The entrance is pretty hard to miss.
Loop around Dumbarton Oaks with its neat little built-in benches and fire pits and glorious meadow for lounging and reading in, and then head back the way you came.
The meadow is a heavenly place to read during the spring, after being cooped up all winter.
You’ll be totally charmed by all the built-ins.
You’ll come back out of Dumbarton Oaks, then backtrack the main trail. Be warned, this is a dirt trail and can be muddy after it rains.

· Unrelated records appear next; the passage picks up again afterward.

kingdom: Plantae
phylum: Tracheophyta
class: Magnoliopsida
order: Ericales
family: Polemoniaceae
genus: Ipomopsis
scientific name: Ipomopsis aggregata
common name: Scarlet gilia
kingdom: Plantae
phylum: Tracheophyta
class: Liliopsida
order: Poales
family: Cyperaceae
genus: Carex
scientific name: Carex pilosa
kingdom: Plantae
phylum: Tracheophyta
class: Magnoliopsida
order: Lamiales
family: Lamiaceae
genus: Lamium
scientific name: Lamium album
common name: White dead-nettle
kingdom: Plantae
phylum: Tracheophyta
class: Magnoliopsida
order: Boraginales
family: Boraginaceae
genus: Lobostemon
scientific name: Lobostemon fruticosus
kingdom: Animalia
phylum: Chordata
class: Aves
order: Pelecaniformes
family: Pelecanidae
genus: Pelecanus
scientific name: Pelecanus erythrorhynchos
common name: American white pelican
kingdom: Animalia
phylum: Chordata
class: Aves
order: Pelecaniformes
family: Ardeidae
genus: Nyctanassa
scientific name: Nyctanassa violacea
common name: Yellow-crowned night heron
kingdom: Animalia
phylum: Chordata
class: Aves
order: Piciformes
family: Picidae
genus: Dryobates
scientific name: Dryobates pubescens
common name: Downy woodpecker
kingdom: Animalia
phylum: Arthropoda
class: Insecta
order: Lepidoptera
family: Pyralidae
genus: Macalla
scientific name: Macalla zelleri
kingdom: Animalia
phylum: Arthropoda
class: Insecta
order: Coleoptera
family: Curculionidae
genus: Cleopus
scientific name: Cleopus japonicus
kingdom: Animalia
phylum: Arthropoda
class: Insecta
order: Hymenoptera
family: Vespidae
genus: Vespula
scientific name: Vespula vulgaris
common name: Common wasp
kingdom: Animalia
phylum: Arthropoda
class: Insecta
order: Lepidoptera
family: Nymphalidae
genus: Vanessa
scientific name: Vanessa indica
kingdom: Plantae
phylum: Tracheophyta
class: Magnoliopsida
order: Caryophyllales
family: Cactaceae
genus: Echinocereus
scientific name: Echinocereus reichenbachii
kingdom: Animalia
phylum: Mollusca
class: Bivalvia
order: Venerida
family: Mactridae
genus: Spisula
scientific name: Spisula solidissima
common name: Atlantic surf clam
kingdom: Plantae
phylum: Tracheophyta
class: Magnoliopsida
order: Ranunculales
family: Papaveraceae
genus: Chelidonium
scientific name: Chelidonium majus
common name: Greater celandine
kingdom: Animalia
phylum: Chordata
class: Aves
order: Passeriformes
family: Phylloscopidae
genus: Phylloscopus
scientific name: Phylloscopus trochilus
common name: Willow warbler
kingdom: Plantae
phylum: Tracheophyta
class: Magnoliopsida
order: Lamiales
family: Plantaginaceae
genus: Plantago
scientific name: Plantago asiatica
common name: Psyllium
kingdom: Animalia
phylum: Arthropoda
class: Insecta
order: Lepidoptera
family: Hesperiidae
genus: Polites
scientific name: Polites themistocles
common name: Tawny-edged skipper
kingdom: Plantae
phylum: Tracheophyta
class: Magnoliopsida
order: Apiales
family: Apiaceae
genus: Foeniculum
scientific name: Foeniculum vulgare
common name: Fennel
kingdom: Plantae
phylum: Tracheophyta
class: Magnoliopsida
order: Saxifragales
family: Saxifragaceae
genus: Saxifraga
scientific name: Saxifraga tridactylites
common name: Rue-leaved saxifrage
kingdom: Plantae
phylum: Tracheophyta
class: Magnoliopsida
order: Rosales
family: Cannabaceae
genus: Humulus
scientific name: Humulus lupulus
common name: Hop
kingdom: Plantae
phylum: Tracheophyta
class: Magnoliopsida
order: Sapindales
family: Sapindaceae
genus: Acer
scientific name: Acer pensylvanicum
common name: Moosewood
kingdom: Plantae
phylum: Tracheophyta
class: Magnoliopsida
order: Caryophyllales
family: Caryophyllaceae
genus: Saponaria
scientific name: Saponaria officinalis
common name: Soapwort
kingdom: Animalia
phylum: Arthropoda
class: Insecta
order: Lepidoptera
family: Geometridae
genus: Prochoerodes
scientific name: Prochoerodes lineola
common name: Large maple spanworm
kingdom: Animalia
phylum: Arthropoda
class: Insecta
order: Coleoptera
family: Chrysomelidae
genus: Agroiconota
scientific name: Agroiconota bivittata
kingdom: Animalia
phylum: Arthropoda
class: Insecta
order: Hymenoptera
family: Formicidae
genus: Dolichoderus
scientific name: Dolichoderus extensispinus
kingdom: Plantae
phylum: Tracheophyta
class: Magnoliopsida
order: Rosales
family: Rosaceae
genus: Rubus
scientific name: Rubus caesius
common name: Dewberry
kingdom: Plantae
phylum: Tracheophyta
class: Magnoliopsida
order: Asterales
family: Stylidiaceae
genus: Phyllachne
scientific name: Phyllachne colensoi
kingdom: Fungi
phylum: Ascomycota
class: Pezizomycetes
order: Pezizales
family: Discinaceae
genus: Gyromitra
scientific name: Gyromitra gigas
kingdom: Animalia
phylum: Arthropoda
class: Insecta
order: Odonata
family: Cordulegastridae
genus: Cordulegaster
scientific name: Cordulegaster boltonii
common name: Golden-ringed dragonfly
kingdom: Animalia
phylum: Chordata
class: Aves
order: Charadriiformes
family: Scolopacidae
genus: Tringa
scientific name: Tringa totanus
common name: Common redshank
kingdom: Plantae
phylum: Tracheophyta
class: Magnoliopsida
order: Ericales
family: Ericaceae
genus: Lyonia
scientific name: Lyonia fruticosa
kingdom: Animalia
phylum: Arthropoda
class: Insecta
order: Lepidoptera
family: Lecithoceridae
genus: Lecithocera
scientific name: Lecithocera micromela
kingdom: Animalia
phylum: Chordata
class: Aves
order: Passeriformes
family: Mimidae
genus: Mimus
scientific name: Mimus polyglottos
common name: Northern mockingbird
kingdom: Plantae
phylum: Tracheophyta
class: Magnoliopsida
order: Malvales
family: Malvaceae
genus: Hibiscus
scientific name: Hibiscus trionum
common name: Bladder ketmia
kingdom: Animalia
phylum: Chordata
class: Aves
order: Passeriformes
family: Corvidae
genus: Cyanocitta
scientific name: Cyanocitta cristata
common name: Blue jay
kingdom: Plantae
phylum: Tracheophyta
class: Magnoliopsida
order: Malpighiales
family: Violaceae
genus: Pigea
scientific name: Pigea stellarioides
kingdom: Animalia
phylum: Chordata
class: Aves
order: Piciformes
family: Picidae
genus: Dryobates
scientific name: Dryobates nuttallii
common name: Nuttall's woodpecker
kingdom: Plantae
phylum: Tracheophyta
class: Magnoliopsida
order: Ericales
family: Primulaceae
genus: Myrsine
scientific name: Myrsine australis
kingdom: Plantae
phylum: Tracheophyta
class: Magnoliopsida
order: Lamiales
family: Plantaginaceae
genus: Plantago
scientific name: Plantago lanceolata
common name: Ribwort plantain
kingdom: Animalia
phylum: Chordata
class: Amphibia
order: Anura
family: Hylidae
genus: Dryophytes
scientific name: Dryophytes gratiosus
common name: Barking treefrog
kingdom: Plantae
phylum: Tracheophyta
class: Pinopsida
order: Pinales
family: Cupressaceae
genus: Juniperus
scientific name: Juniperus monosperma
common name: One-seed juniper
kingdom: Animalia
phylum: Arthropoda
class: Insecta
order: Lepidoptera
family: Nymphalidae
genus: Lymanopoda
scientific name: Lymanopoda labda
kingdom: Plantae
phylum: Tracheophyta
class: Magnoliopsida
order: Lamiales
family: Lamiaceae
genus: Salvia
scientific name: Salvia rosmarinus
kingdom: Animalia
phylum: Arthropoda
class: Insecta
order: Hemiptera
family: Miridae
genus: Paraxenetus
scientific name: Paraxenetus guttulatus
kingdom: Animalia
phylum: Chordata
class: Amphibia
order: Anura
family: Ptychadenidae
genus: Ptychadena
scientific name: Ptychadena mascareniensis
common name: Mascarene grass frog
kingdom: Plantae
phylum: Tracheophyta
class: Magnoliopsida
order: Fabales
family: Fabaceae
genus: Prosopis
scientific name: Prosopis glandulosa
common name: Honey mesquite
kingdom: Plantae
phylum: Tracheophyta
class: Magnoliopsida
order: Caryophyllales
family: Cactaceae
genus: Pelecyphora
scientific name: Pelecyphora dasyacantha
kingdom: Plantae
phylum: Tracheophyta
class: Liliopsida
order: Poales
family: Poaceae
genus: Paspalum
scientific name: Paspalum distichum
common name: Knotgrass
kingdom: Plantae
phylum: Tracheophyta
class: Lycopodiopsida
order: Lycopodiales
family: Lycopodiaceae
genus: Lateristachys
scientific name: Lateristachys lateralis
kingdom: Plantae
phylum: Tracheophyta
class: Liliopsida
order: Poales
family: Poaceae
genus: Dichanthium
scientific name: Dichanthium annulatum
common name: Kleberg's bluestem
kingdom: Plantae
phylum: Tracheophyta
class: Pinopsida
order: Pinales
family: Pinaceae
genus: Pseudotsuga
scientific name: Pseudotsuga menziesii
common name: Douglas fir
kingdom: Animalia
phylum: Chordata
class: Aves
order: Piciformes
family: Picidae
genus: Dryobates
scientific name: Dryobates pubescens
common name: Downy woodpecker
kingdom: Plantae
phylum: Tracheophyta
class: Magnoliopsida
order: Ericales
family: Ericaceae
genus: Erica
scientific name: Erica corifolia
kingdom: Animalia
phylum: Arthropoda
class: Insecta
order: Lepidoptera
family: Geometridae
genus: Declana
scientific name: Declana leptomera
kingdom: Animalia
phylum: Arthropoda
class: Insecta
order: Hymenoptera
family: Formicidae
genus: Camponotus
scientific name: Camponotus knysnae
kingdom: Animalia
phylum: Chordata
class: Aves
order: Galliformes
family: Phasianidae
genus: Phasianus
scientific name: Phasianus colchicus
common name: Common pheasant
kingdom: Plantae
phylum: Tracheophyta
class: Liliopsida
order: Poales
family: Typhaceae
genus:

Don’t wear your brand new running shoes.
The whole trail is probably a mile and a half, so about three miles round trip. It’s almost totally flat, super lush, and just an easy, pretty walk. Do yourself a favor and give it a try, and if you have friends or family in town that get tired of endless sightseeing and pavement pounding, bring them for a little relief.
I made you a little map.
One last suggestion for when you’re done with the trail. Once you’re back on Calvert up by Open City, head east toward Connecticut Avenue (it’s only a block). Turn left on Connecticut and go half a block till you see the restaurant Medaterra on your left. This place has year-round CHEAP martinis and margaritas. If you need some carbo loading, order the Koshari, a delicious lentils, tomatoes, and rice dish (it tastes sooooo much better than it sounds, trust me). Enjoy!